Из остальных отпусков я лучше всего помню еще два. Один, кажется, в апреле 1917 года, когда у него был приступ альбуминурии, так и оставшейся до конца жизни. А другой, последний, 17 октября 1918-го, на десять дней. Он уже говорил, что у них ходят слухи о мире, и добавил: «Если бы так!..»
Но только после демобилизации проявилось все внимательное отношение к нему г-на Пруста. Муж вернулся больным и три месяца пролежал в военном госпитале, однако и потом у него случались прямо на улице ужасные головокружения, и ему буквально приходилось держаться за стены и фонари. К тому же на него страшно подействовала смерть любимого брата Жана, самого младшего, который собственным горбом сумел открыть свое дело — лавочку на углу улиц Виктуар и Лаффит.
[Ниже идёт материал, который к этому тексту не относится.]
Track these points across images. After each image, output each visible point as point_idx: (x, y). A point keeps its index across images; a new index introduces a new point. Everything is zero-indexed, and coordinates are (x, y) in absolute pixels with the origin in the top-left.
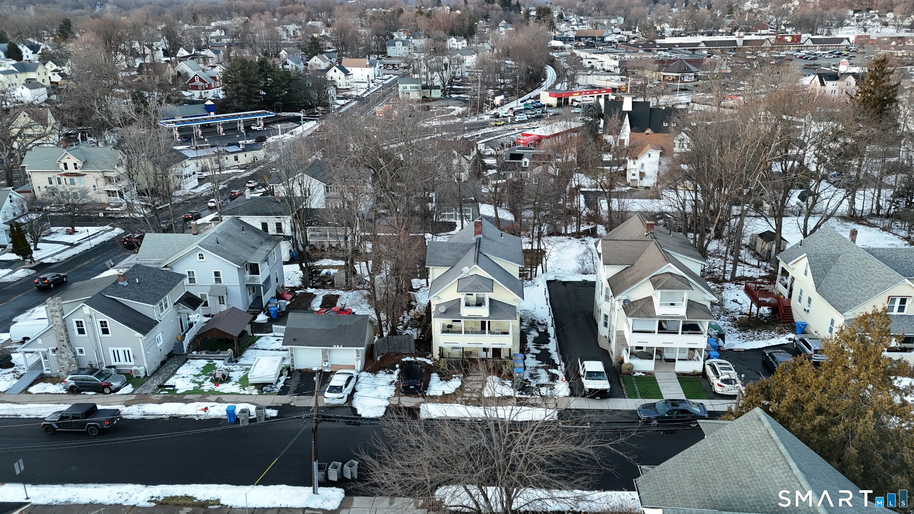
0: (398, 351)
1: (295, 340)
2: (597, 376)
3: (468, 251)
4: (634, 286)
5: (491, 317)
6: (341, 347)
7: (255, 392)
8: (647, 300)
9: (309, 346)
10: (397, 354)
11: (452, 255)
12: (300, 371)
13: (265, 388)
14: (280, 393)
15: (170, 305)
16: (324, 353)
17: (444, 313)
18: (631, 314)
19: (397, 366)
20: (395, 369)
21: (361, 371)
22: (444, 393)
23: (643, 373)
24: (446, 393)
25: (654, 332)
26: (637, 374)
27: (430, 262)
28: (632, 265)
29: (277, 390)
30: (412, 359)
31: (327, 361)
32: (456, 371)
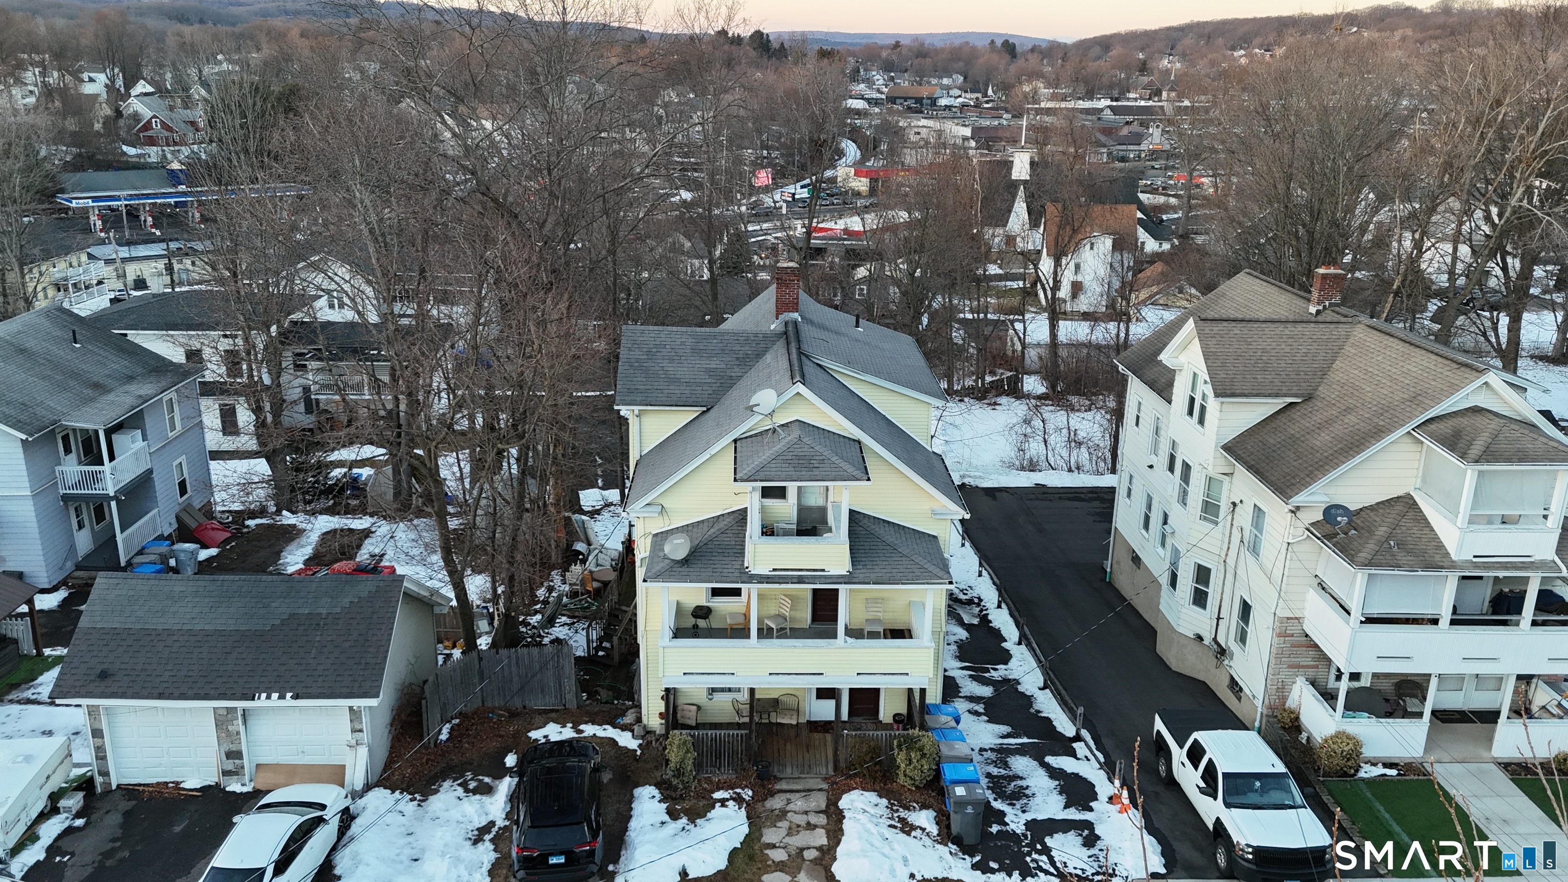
0: (517, 703)
1: (104, 675)
2: (1264, 790)
3: (759, 355)
4: (1357, 459)
5: (861, 574)
6: (289, 701)
8: (1399, 507)
9: (160, 696)
10: (513, 715)
11: (708, 371)
12: (129, 791)
16: (222, 721)
17: (685, 562)
18: (1364, 555)
19: (511, 760)
20: (500, 772)
21: (368, 788)
23: (1386, 765)
25: (1435, 622)
26: (1368, 772)
27: (630, 391)
28: (1309, 398)
30: (568, 733)
31: (234, 754)
32: (727, 775)
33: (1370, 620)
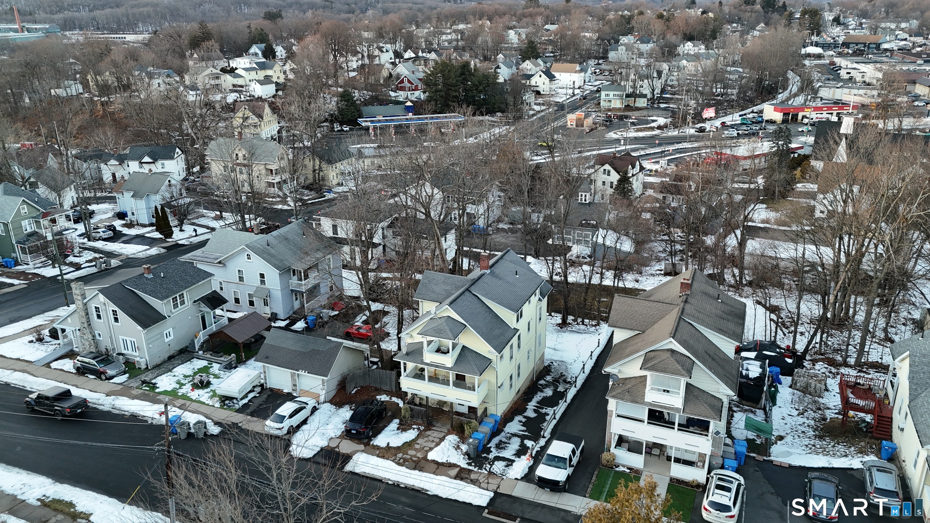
0: (378, 386)
1: (267, 357)
2: (558, 462)
4: (627, 360)
5: (455, 368)
6: (306, 374)
7: (217, 405)
8: (640, 380)
9: (278, 366)
10: (376, 390)
11: (445, 290)
12: (271, 390)
13: (227, 402)
14: (238, 411)
15: (188, 302)
16: (293, 375)
18: (614, 393)
21: (325, 402)
22: (388, 444)
23: (628, 468)
24: (390, 445)
25: (644, 422)
26: (621, 469)
27: (420, 294)
28: (643, 332)
29: (237, 407)
30: (387, 399)
31: (295, 385)
32: (420, 421)
33: (618, 416)
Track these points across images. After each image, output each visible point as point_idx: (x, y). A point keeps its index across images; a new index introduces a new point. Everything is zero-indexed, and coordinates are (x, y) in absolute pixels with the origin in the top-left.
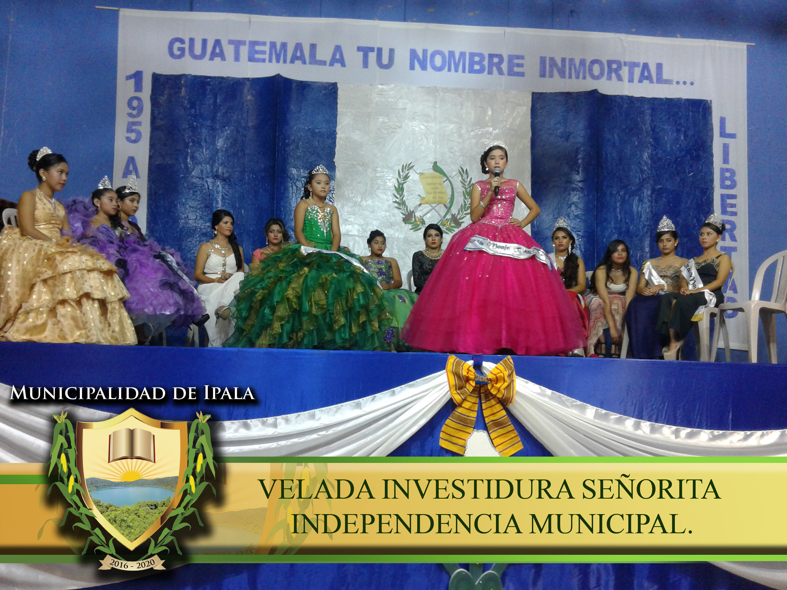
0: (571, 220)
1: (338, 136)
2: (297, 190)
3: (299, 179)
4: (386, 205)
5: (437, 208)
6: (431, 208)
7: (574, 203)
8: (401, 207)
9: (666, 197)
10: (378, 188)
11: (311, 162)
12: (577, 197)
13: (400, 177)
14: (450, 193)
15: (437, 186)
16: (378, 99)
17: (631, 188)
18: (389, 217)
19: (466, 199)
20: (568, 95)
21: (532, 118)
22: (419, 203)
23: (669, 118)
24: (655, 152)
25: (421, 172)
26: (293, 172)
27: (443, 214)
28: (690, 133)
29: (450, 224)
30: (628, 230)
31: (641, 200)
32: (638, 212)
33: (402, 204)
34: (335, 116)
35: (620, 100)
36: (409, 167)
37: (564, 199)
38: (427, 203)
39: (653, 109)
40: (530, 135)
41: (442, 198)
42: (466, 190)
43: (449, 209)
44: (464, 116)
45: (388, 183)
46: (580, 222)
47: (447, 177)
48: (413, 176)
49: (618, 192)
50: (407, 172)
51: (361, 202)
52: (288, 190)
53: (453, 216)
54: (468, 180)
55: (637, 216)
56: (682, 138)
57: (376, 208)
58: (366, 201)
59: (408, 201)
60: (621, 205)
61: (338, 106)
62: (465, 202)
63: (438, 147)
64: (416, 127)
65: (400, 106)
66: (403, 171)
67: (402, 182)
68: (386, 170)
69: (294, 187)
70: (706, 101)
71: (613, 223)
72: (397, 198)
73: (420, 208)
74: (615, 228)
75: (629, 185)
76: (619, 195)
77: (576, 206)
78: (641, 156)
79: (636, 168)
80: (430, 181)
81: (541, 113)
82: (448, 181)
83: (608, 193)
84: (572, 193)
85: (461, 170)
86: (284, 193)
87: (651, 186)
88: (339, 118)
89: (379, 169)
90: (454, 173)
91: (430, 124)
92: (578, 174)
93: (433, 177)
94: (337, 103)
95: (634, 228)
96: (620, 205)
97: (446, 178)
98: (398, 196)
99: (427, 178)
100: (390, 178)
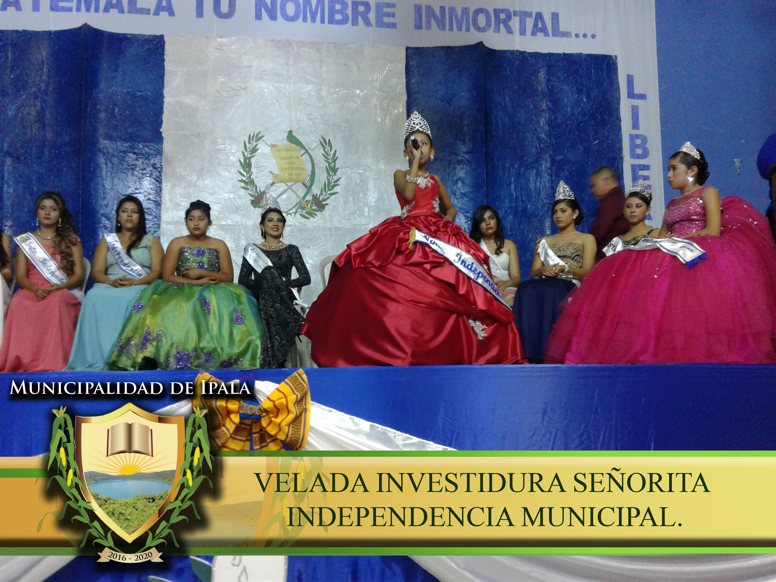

Когда он пропал на фронте, сам г-н Пруст просил Рейнальдо Ана навести о нем справки, но, увы, они лишь подтвердили его смерть. При объявлении войны Жан со слезами просил Одилона: «Пойдем вместе в пехоту и никогда не будем расставаться». Но у Одилона было уже свое назначение. И вот Жан убит на той самой роковой Шеман-де-Дам. Одилон так никогда и не смог примириться с этой потерей.